--- RECORDED DATA ---

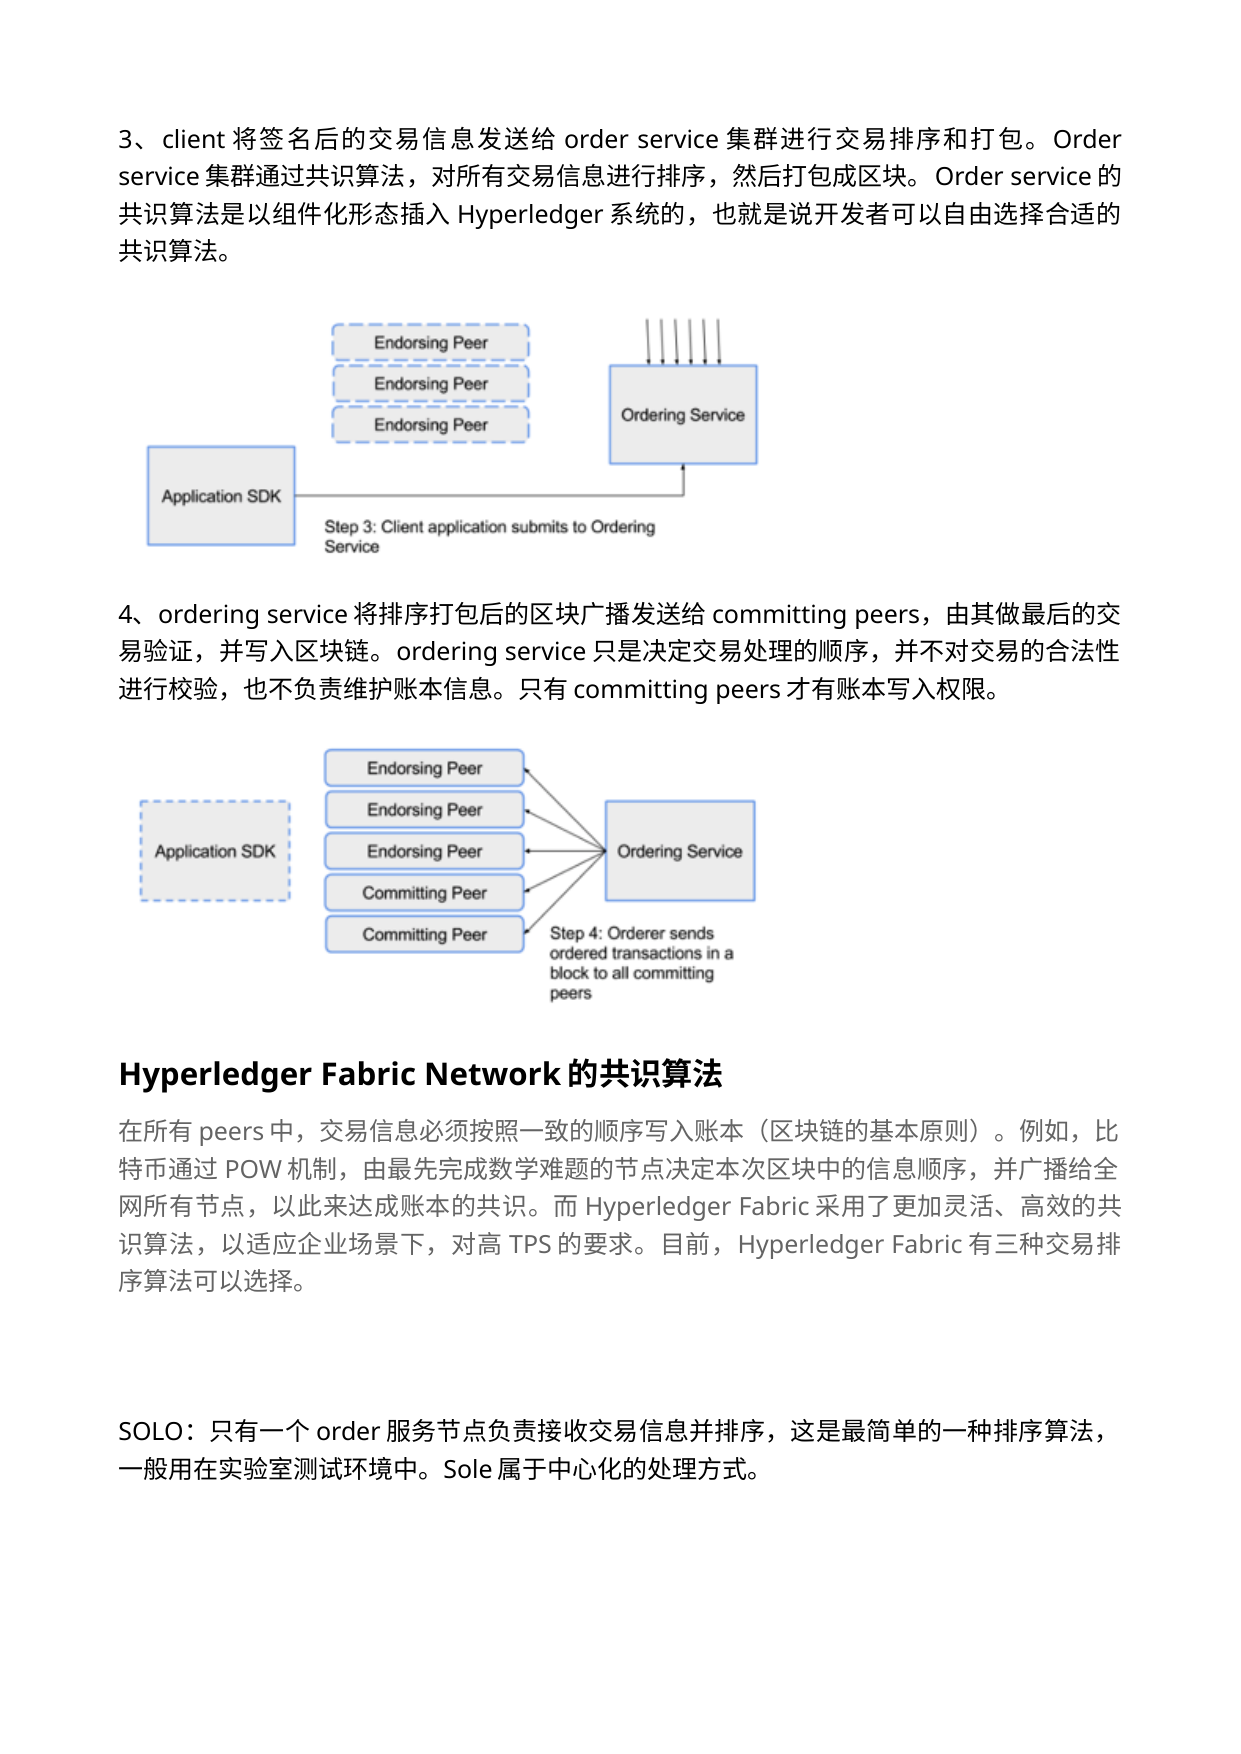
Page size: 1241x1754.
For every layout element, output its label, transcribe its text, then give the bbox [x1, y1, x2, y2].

picture [118, 293, 770, 569]
text SOLO：只有一个order服务节点负责接收交易信息并排序，这是最简单的一种排序算法，一般用在实验室测试环境中。Sole属于中心化的处理方式。 [118, 1410, 1122, 1485]
text 3、client将签名后的交易信息发送给order service集群进行交易排序和打包。Order service集群通过共识算法，对所有交易信息进行排序，然后打包成区块。Order service的共识算法是以组件化形态插入Hyperledger系统的，也就是说开发者可以自由选择合适的共识算法。 [118, 118, 1122, 268]
subtitle Hyperledger Fabric Network的共识算法 [118, 1049, 1122, 1095]
text 在所有peers中，交易信息必须按照一致的顺序写入账本（区块链的基本原则）。例如，比特币通过POW机制，由最先完成数学难题的节点决定本次区块中的信息顺序，并广播给全网所有节点，以此来达成账本的共识。而Hyperledger Fabric采用了更加灵活、高效的共识算法，以适应企业场景下，对高TPS的要求。目前，Hyperledger Fabric有三种交易排序算法可以选择。 [118, 1110, 1122, 1298]
text 4、ordering service将排序打包后的区块广播发送给committing peers，由其做最后的交易验证，并写入区块链。ordering service只是决定交易处理的顺序，并不对交易的合法性进行校验，也不负责维护账本信息。只有committing peers才有账本写入权限。 [118, 593, 1122, 706]
picture [118, 730, 770, 1019]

---

■ **WHAT IS ASKED**: Return each line of the records above verbatim, leaving out the pictures.

■ **SOLUTION BELOW**:
Page size: 1241x1754.
For every layout element, output its label, transcribe its text, then give the bbox [x1, y1, x2, y2].

picture [118, 293, 770, 569]
text SOLO：只有一个order服务节点负责接收交易信息并排序，这是最简单的一种排序算法，一般用在实验室测试环境中。Sole属于中心化的处理方式。 [118, 1410, 1122, 1485]
text 3、client将签名后的交易信息发送给order service集群进行交易排序和打包。Order service集群通过共识算法，对所有交易信息进行排序，然后打包成区块。Order service的共识算法是以组件化形态插入Hyperledger系统的，也就是说开发者可以自由选择合适的共识算法。 [118, 118, 1122, 268]
subtitle Hyperledger Fabric Network的共识算法 [118, 1049, 1122, 1095]
text 在所有peers中，交易信息必须按照一致的顺序写入账本（区块链的基本原则）。例如，比特币通过POW机制，由最先完成数学难题的节点决定本次区块中的信息顺序，并广播给全网所有节点，以此来达成账本的共识。而Hyperledger Fabric采用了更加灵活、高效的共识算法，以适应企业场景下，对高TPS的要求。目前，Hyperledger Fabric有三种交易排序算法可以选择。 [118, 1110, 1122, 1298]
text 4、ordering service将排序打包后的区块广播发送给committing peers，由其做最后的交易验证，并写入区块链。ordering service只是决定交易处理的顺序，并不对交易的合法性进行校验，也不负责维护账本信息。只有committing peers才有账本写入权限。 [118, 593, 1122, 706]
picture [118, 730, 770, 1019]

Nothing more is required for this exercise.